Part 43 (1/2)

Senator Corson's secretary was waiting in the hall; he showed the Governor up to the Senator's study.

Either because the outdoors was not cheerful that morning or because the Senator had been too much engrossed in meditation to remember that daylight would serve him, the curtains of the study were drawn and the electric lamps were on.

Corson was walking up and down the room, chewing on one end of a cigar and making a soggy torch of the other end. He continued to pace while North pulled off his coat.

”I have sent word to Morrison to come here,” reported the host.

The mantel clock reported the hour as nine; His Excellency scowled at the clock's face. ”And you got word back, I suppose, that after he has come out of his mill at ten o'clock and has washed his hands and--”

”He's at City Hall,” snapped Corson, with an acerbity that matched the Governor's. ”I called the mill and was referred to Morrison at City Hall.

He's on his way up here! At any rate, he said he'd start at once.”

”Did he condescend to intimate in what capacity he proposes to land on us this time?”

”I'm going to allow you to draw your own conclusions. I've been trying to draw some of my own from what he said.”

”What did he say?”

”Apologized because I was put to any trouble in locating him. Said he was expecting to be called by me and thought he would go to City Hall and await my summons in order to put himself and the whole situation on a strictly official basis.” The Senator delivered that information sullenly.

”What kind of a devilish basis does he think he's been operating on?”

”Look here, North! If you have come up here to fight with me after the row you have been having down-town this morning I warn you--”

”I have had no row down-town. I wouldn't see anybody. I wouldn't talk with anybody. Blast it! Corson, I don't know what to say to anybody!”

”Well, that's one point, at least, on which you and I can get together even if we can't agree on anything else. If you have been so cursedly exclusive as all that, North, perhaps you haven't been in touch with any of the justices of the supreme court, as I have.”

”You have, eh?”

”I called Davenport and Madigan on the telephone.”

”What excuse could they give for sending their snap opinions over the wire on the inquiry of a fool?”

”They offered no excuse. They couldn't. They knew nothing about any telegrams till I informed 'em. They received no inquiry. They sent no replies, naturally.”
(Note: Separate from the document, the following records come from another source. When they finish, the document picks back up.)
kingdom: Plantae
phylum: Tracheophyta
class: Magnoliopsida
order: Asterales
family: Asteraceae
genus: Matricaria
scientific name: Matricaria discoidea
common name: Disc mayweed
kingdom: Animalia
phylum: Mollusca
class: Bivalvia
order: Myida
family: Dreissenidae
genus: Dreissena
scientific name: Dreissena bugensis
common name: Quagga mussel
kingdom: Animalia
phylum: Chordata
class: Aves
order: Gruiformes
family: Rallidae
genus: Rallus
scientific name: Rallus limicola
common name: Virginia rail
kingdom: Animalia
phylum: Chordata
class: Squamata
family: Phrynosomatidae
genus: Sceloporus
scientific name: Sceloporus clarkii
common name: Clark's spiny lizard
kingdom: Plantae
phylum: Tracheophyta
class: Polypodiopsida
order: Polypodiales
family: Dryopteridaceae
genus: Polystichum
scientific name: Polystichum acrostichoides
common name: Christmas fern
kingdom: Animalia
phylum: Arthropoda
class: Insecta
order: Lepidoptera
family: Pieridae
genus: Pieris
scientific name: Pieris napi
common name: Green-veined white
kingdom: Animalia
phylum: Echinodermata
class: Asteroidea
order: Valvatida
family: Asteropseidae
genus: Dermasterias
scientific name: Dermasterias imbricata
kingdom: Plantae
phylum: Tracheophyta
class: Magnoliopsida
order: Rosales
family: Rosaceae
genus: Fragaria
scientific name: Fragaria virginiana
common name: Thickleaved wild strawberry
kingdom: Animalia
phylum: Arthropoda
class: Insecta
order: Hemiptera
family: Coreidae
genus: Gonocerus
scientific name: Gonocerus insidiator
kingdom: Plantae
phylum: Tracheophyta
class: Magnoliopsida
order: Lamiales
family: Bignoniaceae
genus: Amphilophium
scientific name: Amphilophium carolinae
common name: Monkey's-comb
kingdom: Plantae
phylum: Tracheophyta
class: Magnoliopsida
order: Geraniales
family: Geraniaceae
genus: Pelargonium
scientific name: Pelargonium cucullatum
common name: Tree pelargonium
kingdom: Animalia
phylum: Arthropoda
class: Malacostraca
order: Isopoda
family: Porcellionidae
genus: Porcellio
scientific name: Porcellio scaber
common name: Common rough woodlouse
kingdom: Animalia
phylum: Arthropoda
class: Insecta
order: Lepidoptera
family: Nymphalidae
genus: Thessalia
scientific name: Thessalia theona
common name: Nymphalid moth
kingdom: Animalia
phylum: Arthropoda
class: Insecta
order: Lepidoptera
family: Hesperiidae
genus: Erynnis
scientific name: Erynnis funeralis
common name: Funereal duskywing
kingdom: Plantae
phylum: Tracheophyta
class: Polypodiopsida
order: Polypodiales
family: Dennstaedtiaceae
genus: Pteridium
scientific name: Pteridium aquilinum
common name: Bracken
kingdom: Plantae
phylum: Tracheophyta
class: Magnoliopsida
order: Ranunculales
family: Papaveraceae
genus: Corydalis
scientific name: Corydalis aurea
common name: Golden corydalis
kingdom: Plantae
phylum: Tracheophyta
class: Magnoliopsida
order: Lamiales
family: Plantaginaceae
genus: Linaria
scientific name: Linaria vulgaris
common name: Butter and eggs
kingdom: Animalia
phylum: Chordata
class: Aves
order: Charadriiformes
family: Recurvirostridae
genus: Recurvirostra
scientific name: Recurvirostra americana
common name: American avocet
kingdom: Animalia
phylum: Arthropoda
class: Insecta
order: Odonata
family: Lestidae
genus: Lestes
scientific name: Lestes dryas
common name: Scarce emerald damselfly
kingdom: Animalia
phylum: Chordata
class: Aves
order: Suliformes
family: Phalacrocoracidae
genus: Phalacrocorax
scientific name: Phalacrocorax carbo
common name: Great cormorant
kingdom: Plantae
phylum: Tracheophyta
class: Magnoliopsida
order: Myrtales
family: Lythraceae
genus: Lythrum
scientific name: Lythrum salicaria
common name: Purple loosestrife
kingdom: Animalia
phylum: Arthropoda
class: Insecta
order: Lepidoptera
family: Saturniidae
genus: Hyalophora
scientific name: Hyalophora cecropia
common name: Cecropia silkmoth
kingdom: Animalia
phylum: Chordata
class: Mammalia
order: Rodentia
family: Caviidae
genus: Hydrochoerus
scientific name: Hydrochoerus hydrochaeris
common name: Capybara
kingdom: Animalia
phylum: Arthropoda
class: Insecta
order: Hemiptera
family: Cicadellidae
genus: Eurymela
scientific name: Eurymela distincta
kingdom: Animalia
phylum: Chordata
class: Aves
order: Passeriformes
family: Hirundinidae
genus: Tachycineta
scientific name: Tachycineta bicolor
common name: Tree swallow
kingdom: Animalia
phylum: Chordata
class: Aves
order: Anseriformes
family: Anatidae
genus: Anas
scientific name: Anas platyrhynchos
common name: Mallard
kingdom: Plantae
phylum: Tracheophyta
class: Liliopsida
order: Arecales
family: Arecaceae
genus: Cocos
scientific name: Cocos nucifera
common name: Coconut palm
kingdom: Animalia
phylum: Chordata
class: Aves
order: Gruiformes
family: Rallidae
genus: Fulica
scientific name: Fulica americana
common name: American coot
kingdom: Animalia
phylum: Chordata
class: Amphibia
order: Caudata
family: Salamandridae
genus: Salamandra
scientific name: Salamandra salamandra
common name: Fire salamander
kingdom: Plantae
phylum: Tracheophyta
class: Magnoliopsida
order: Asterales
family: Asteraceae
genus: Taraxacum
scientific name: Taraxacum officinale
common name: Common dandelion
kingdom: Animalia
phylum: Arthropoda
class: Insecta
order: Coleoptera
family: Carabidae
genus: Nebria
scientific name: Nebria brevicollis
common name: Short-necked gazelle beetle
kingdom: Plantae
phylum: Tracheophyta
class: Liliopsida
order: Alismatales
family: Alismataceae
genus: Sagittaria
”That--that--Did that--” The Governor pawed at his scraggly neck. ”He faked all that stuff?”

”Absolutely!”

Comment which could not have been expressed in long speeches and violent denunciation was put into the pregnant stare exchanged by the two men.

Then the Senator took another grip on his cigar with bared teeth and began to march again.

”Corson, what's going to be done with that blue-blazed understudy of Ananias?”

”Depend on the wrath of Heaven, perhaps,” said the Senator, sarcastically.

”I haven't had time to look in Holy Writ this morning and ascertain just what kind of a lie Ananias told. But whatever it was, it was tame beside what Morrison told that mob about me last night.”

”You've had your fling at me about my exclusiveness! What are you putting out yourself this morning in the way of statements?” The Governor banged his fist down on the newspapers which littered the study table.